Why do patients need to be concerned about something called the national tariff?
17 November 2015
Many people who work in and around the NHS will know about something called the national tariff. For those not in the know, this is the payment system which determines how hospital, ambulance, mental health and community services are paid, and it covers £72 billion of NHS healthcare spend, over 60% of the Department of Health’s budget. So it is a very big deal, and one that has a direct impact on frontline care but it is often difficult to translate that in to what it means for patients.
When the tariff is published once a year, the hundreds of pages put off even the finance teams in providers and commissioners responsible for implementing the policy, so it is hardly surprising that patients have little interest or concern in it. In part this level of detail is necessary but the complexity surrounding the policy reinforces the perception that the tariff is best left to experts, undermining the necessary accountability and engagement that would accompany other policy instruments of this kind.
The national tariff is a very big deal, and one that has a direct impact on frontline care - but it is often difficult to translate that in to what it means for patients.
To put it simply, the national tariff is the largest single policy instrument in the NHS affecting NHS finances, and we only need to remind ourselves how the NHS provider sector is currently performing (already £930m in deficit at the end of quarter 1), to know that tariff is not working properly. For the past five years, NHS trusts have had to cope with reductions in the prices they receive for the work they do, as the national tariff has been one of the levers pulled to help the NHS live within its means.
It is a difficult balance to strike – providers can and need to become more efficient, and therefore the urge to set an ambitious efficiency requirement through the tariff is understandably high. But as a signal to be used in the long term, it is not appropriate or effective, and we now need a different approach as we have consistently argued for. Providers have not been able to take costs out of their services at the same pace and scale as prices have been reduced, and this is now starting to bite.
It is also not enough for providers to simply cover their costs. If providers are unable to generate a surplus from their work, they are unable to transform services, invest in new innovative technology and equipment or simply ensure that their facilities continue to be fit for purpose. I recently learned of a hospital which was put under pressure to postpone investment to replace 50-year-old operating theatres in order to improve its financial position in 2015/16. None of these considerations are in the best interests of patients, but are inevitable discussions providers will need to have if their services are not funded appropriately.
For all these reasons, the national tariff currently includes a vital safety value – an objection mechanism. At the moment, if the majority of providers (or commissioners) object to the tariff proposals, NHS England and Monitor are required to revise and reconsult or to refer to the Competition and Markets Authority. Last year, it was triggered for the first time by 137 providers (providing 75% of NHS work). This was a signal from the NHS frontline that they could not guarantee sustainable standards and safe care without substantial changes to the way they were paid.
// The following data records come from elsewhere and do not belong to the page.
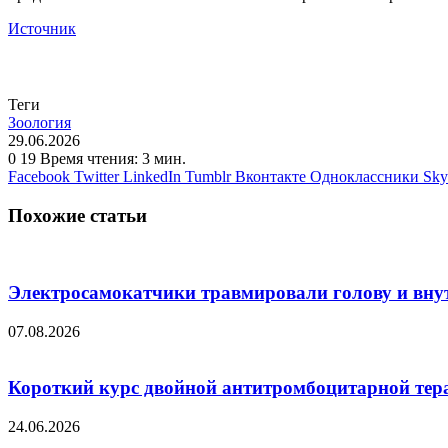
Источник
Теги
Зоология
29.06.2026
0
19
Время чтения: 3 мин.
Facebook
Twitter
LinkedIn
Tumblr
Вконтакте
Одноклассники
Sky
Похожие статьи
Электросамокатчики травмировали голову и вну
07.08.2026
Короткий курс двойной антитромбоцитарной тера
24.06.2026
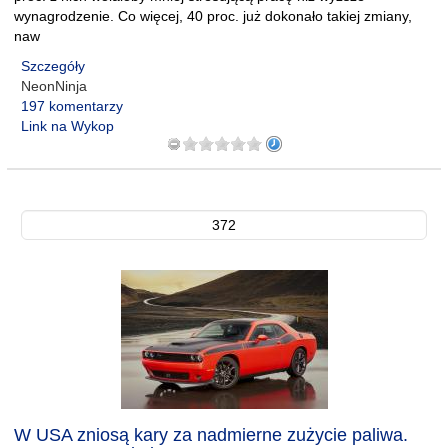
wynagrodzenie. Co więcej, 40 proc. już dokonało takiej zmiany,
naw
Szczegóły
NeonNinja
197 komentarzy
Link na Wykop
372
W USA zniosą kary za nadmierne zużycie paliwa.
Unfortunately, this vital safety valve is now being revised. The government has put forward regulations to change the conditions under which the mechanism is triggered. The proposals will mean that even if every NHS trust were to object to the proposals in the future, it would not be enough to trigger a formal revision of the proposals. This is because NHS organisations only account for 62% of all provider organisations in England (and the minimum threshold will be set at 66%). But collectively these NHS organisations account for over 95% of all NHS services covered by the tariff, making this change seem unjustified. It will mean disenfranchising the NHS in having a voice in the very rules affecting their ability to provide care to millions of patients.
Understandably the vast majority of the sector are not in favour of these changes – 65% of respondents to a consultation in the autumn were against removing the ‘share of supply’, undermining a valuable principle for the organisations greatest affected by the proposals should have the most significant say. Furthermore, 82% were in favour of maintaining the objection threshold at half of all providers and commissioners.
We urge the Department of Health and national bodies to provide greater assurances about how the sector will be meaningfully involved in negotiation, consultation and engagement on the national tariff in the future
The Department of Health, together with NHS England and Monitor, are concerned about how the mechanism was used last year. Yes, it led to delays, caused some uncertainty in the system but it ultimately led to proposals being revised, with an additional £500 million being transferred from the commissioner to the provider sector. We would be facing an even more untenable financial position if the original proposals had been implemented.
All this sounds very adversarial and in some ways missing the fundamental point. Ideally a formal objection should never be necessary if we consult and engage in effective and meaningful ways with providers, commissioners and patients in the first place. But when NHS funding is squeezed, setting the tariff becomes an art rather than a science and we have to ensure that the very difficult decisions Monitor and NHS England make are open to scrutiny and challenge. In this way the tariff setting process becomes as important for patients as it is for providers, and we all need to be aware of the implications it has on frontline services if we get it wrong.
As the regulations are discussed and debated in parliament, we urge the Department of Health and national bodies to provide greater assurances about how the sector will be meaningfully involved in negotiation, consultation and engagement on the national tariff in the future. This, rather than changing the objection mechanism, would have done so much to build bridges with the provider sector that are so desperately needed.